As such, the international agency argued that the United States should focus its economic policy on restoring a budget balance, and quickly at that. While the IMF recognized the need for more military and security spending in light of the terrorist attacks and new global risks that need to be addressed, it nonetheless stressed the need for more disciplined spending by the government. It also called for better, and broader, ways of increasing the tax base, for example by reducing corporate and personal income tax preferences including corporate tax shelters and mortgage interest deductibility. It also reported that energy taxes "which are comparatively light in the United States", could be a good way of increasing government income.
While economists may argue on whether the IMF's assessment of the state of the U.S. economy and its suggestions for dealing with the ballooning deficits, it is unlikely that U.S. policymakers will take much, if any, of the IMF's warnings and suggestions to heart. For one, neither the Republican nor Democratic administration has had a track record of not taking much notice of what the IMF suggests about directing the U.S. economy.
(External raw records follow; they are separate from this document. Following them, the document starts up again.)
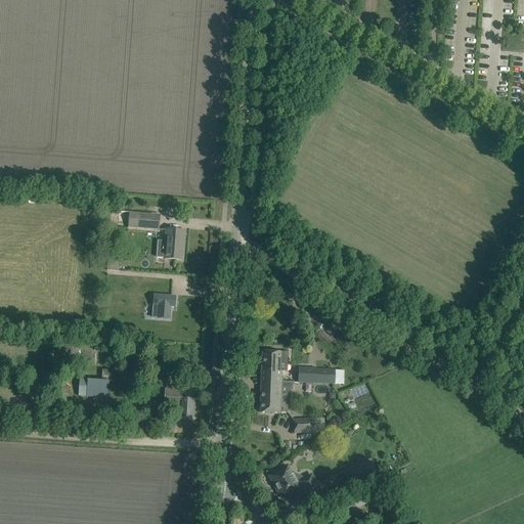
[(158,230),(159,215),(118,212),(117,227),(158,230)]
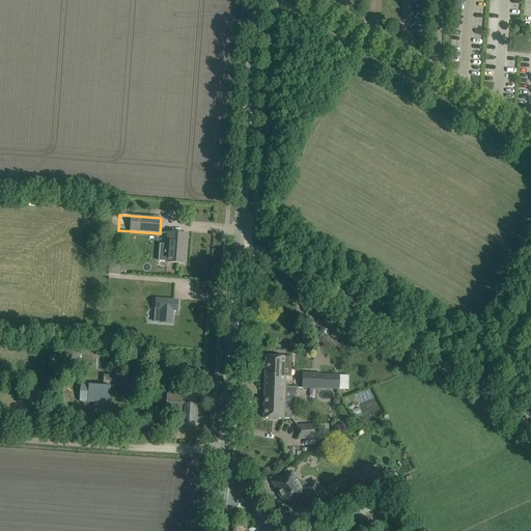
[(160,244),(159,260),(166,261),(166,262),(174,262),(185,263),(184,262),(185,251),(186,251),(187,234),(177,233),(168,233),(167,245),(160,244)]
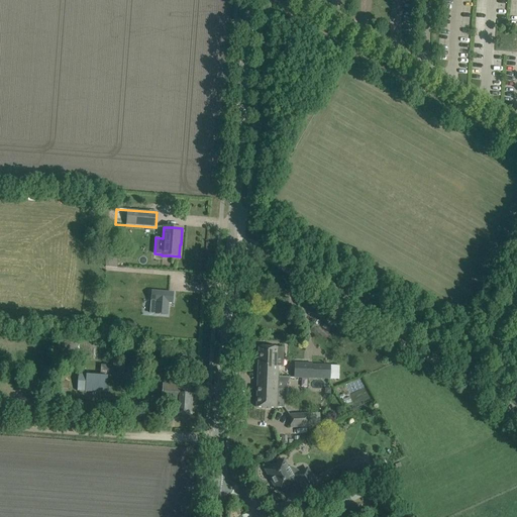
[(107,252),(106,264),(116,264),(117,253),(107,252)]
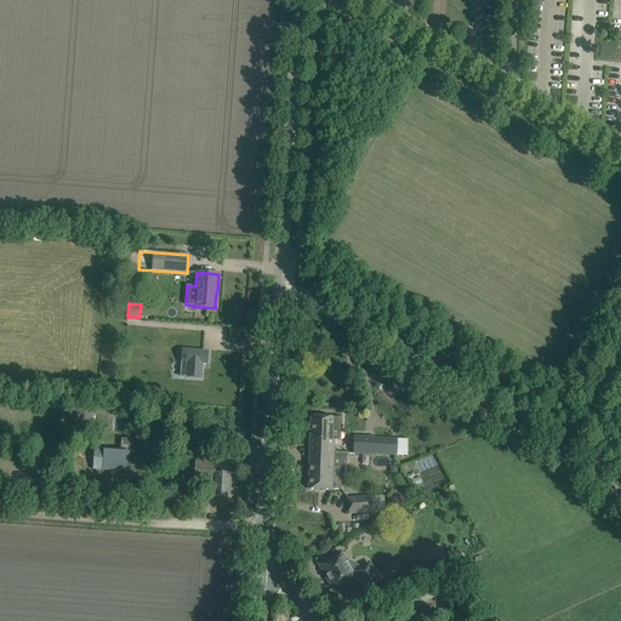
[(182,365),(181,376),(186,377),(200,379),(201,363),(206,363),(208,352),(183,351),(182,362),(182,365)]
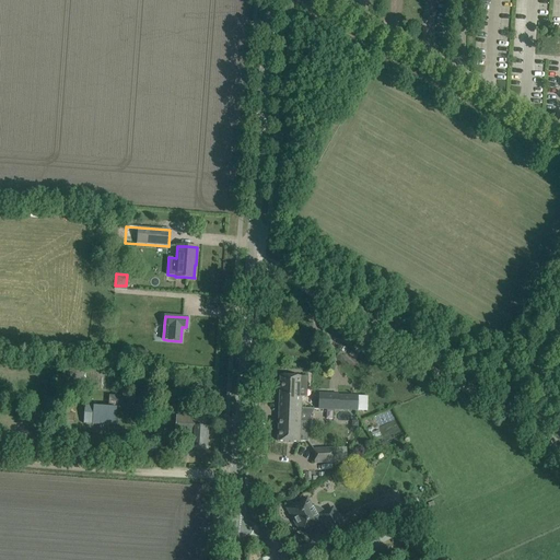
[(301,411),(301,409),(301,397),(306,397),(307,377),(300,377),(300,376),(280,375),(279,410),(301,411)]
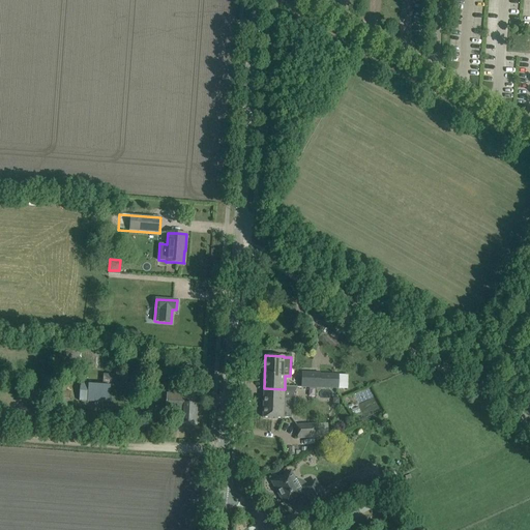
[(88,400),(87,402),(108,404),(109,386),(114,386),(115,375),(102,375),(102,385),(81,384),(80,399),(88,400)]
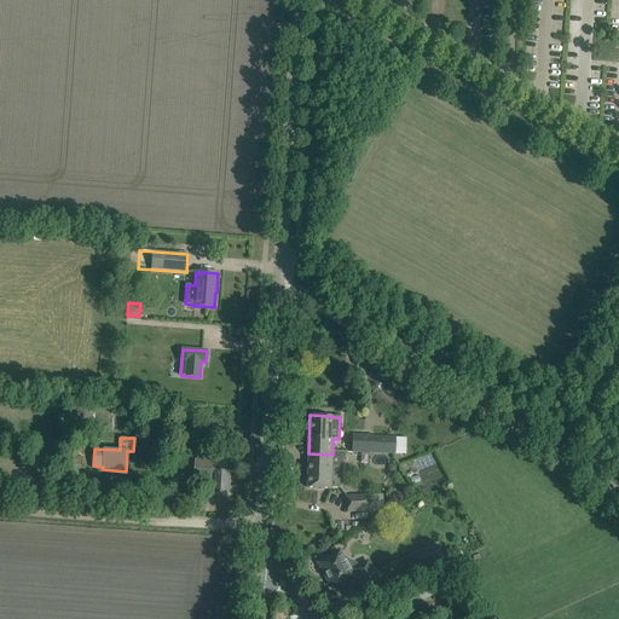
[(352,438),(352,453),(406,455),(406,439),(352,438)]
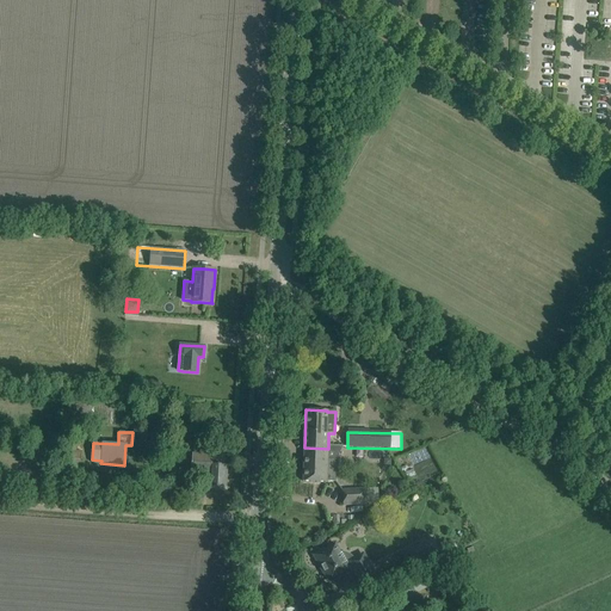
[(56,448),(55,461),(75,463),(80,463),(81,452),(78,452),(78,450),(56,448)]
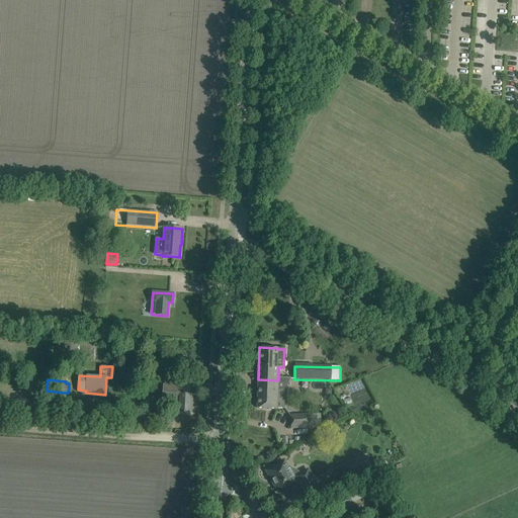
[(258,379),(257,408),(277,409),(277,408),(284,409),(285,390),(277,390),(278,380),(258,379)]
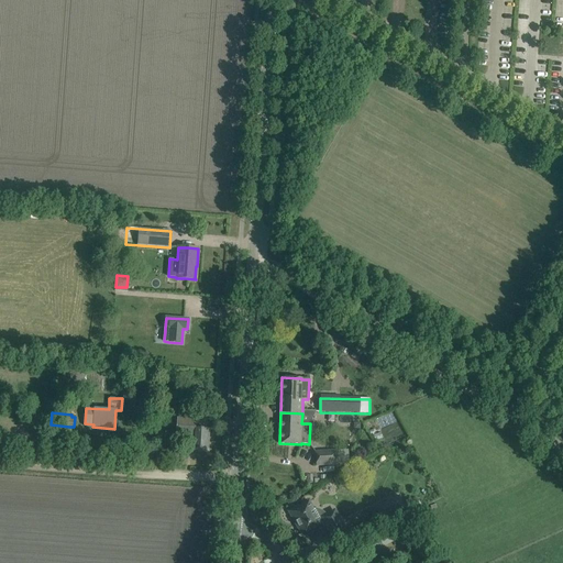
[(194,419),(183,419),(177,419),(177,427),(176,438),(192,439),(191,450),(208,451),(209,430),(194,429),(194,419)]
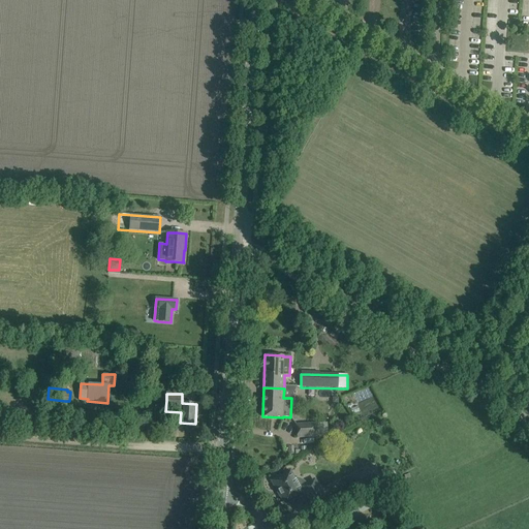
[(315,424),(297,425),(297,438),(315,437),(315,424)]
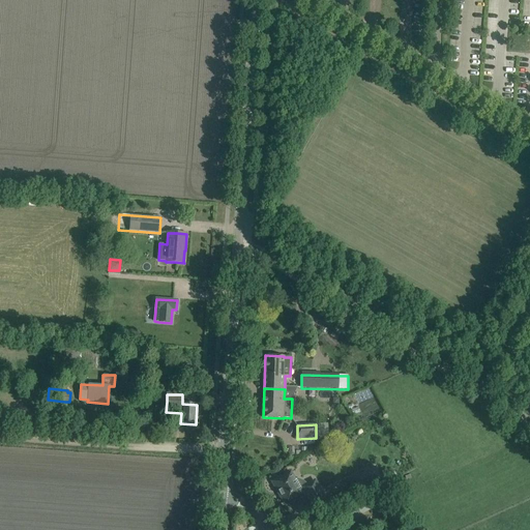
[(370,468),(352,476),(358,490),(369,483),(376,480),(370,468)]
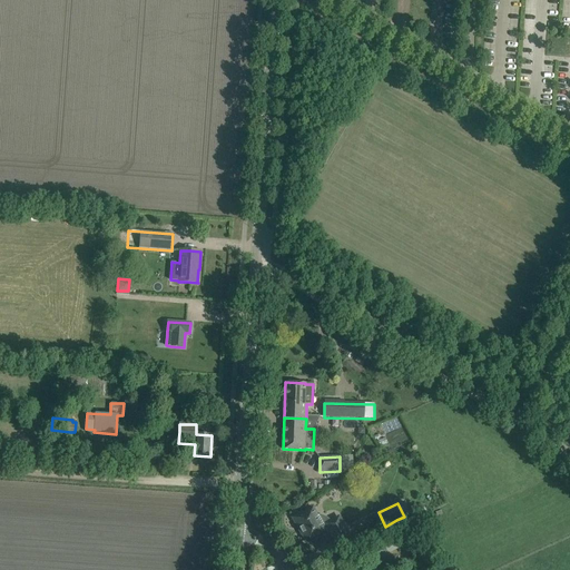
[(302,513),(292,518),(296,526),(297,524),(307,543),(325,533),(325,532),(330,530),(337,546),(350,539),(338,518),(332,522),(322,527),(316,516),(312,509),(302,514),(302,513)]
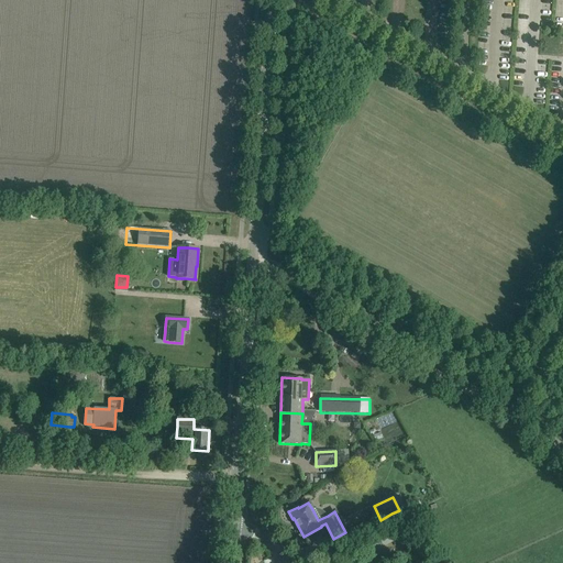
[(396,541),(415,531),(410,522),(392,532),(389,528),(367,540),(374,553),(396,541)]
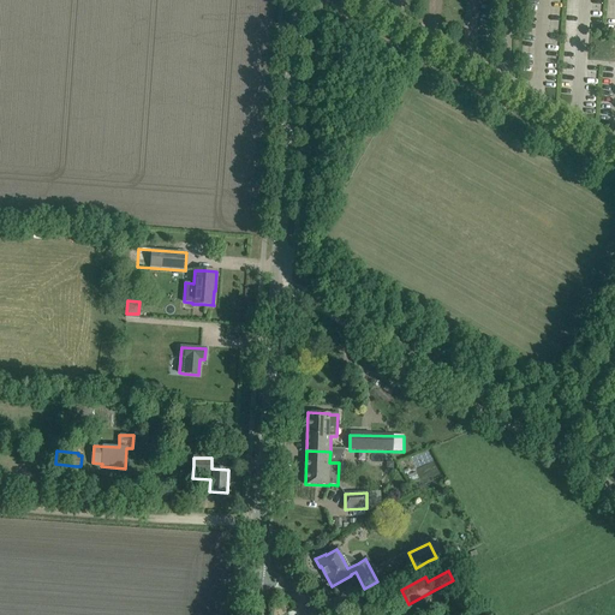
All buildings are outlined.
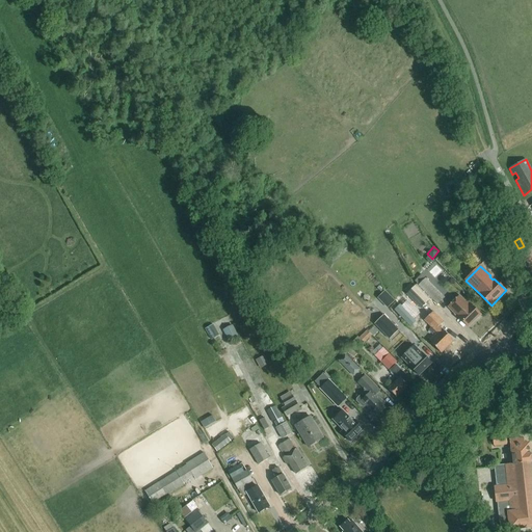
[(445,297),(425,278),(421,274),(414,281),(419,286),(418,286),(437,306),(445,297)]
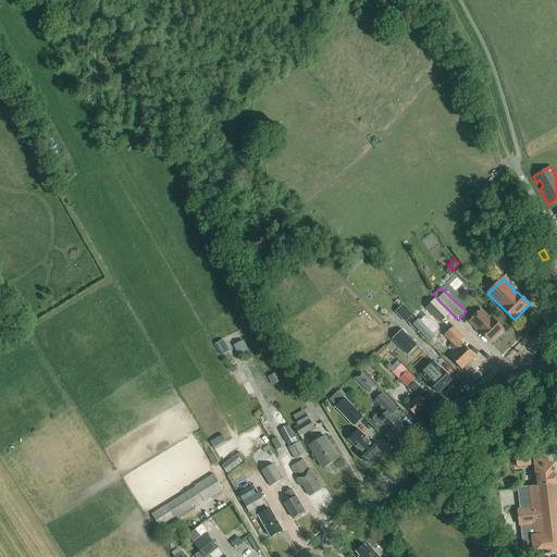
[(449,313),(431,294),(421,302),(441,322),(449,313)]
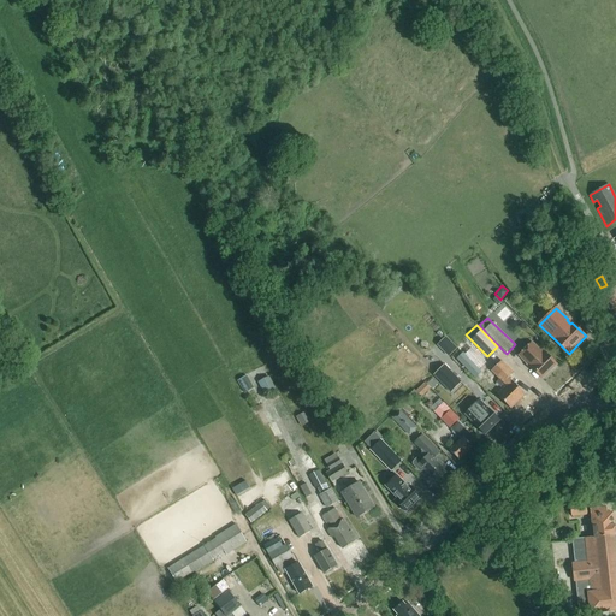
[(443,351),(451,343),(445,337),(437,345),(443,351)]
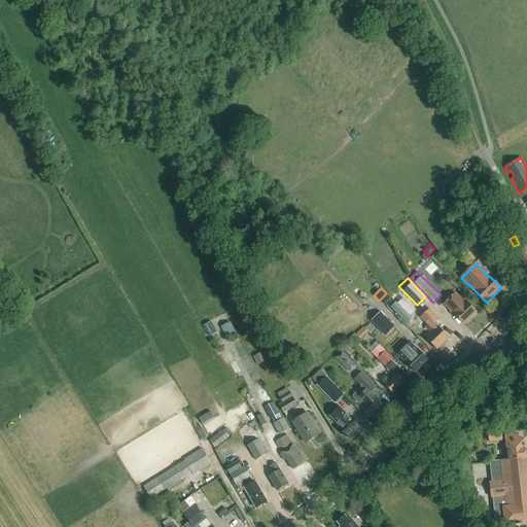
[(464,324),(477,312),(465,301),(463,302),(455,293),(445,305),(464,324)]
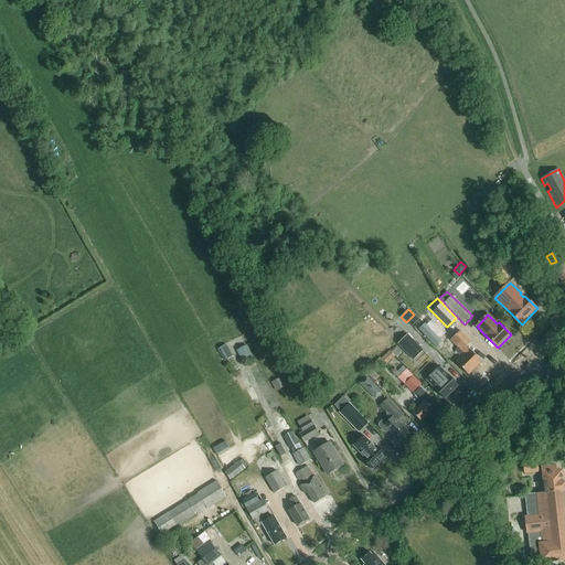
[(436,347),(441,341),(424,323),(418,329),(436,347)]
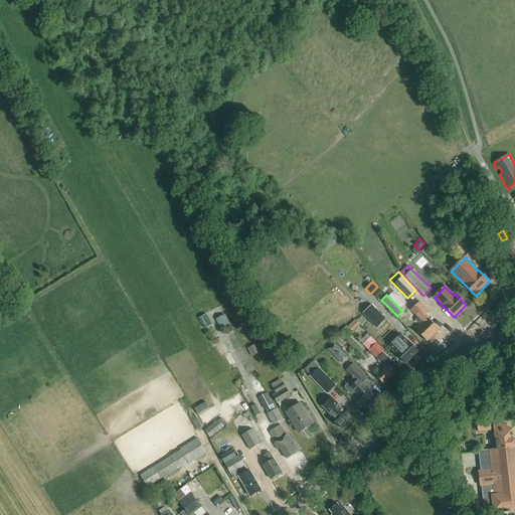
[(427,342),(440,330),(425,316),(430,312),(419,302),(410,311),(417,317),(414,320),(420,326),(415,330),(427,342)]
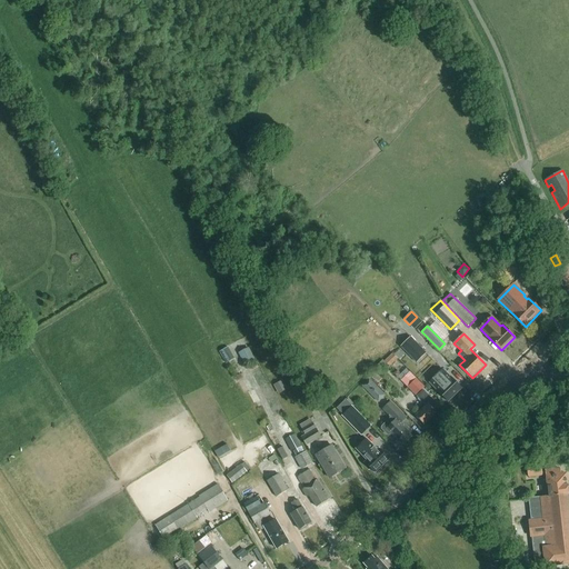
[(427,351),(410,336),(400,346),(416,362),(427,351)]
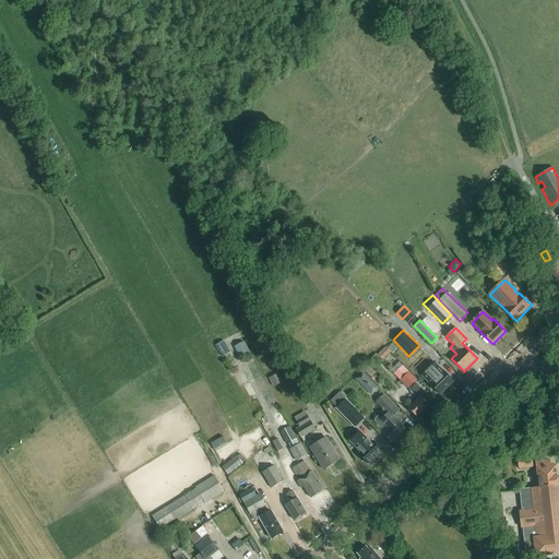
[(230,352),(224,341),(215,345),(222,357),(230,352)]
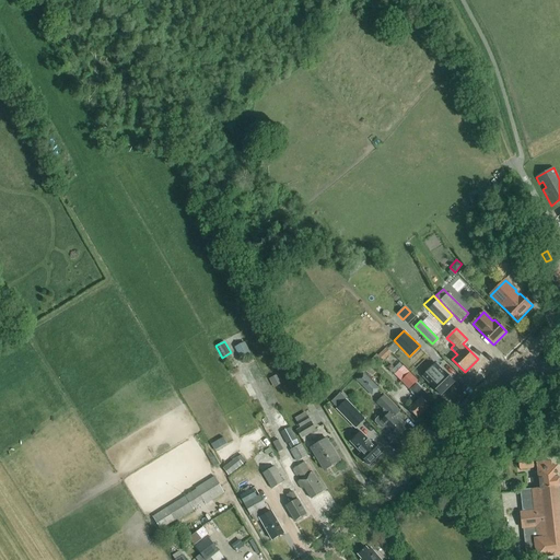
[(251,353),(245,341),(234,347),(240,359),(251,353)]
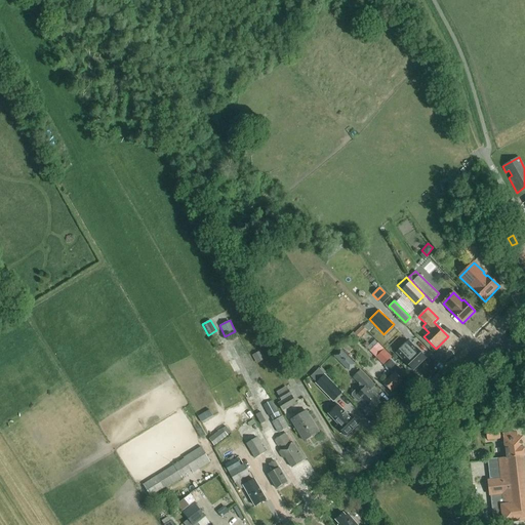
[(362,337),(367,328),(361,324),(355,334),(362,337)]
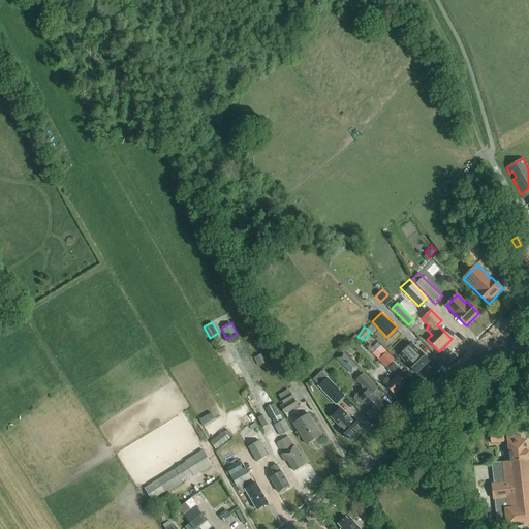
[(394,360),(377,342),(370,349),(386,367),(394,360)]
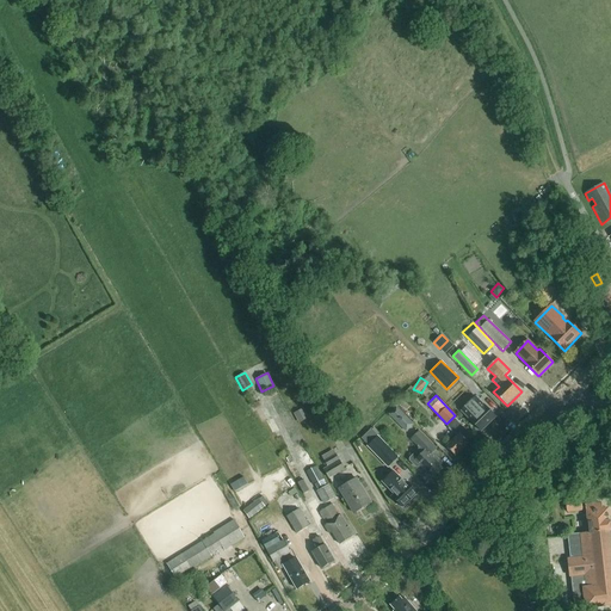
[(495,417),(485,406),(475,396),(460,411),(481,432),(495,417)]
But more significantly, the United States is the single largest shareholder in the IMF, and is effectively its boss. Unlike many developing nations or countries in financial crises such as Argentina or Turkey, the United States is the biggest provider of funds to the international agency. As such, it does not borrow money from the IMF, and thus it is free from the so-called conditionalities that the IMF would impose upon those countries that would become borrowers of their funds.
And given that the IMF is prescribing such measures such as eliminating corporate tax shelters and introducing bigger energy taxes as the nation gears up for a presidential election, such unpopular policies suggested by an international organization are highly unlikely to gain much support among U.S. policymakers.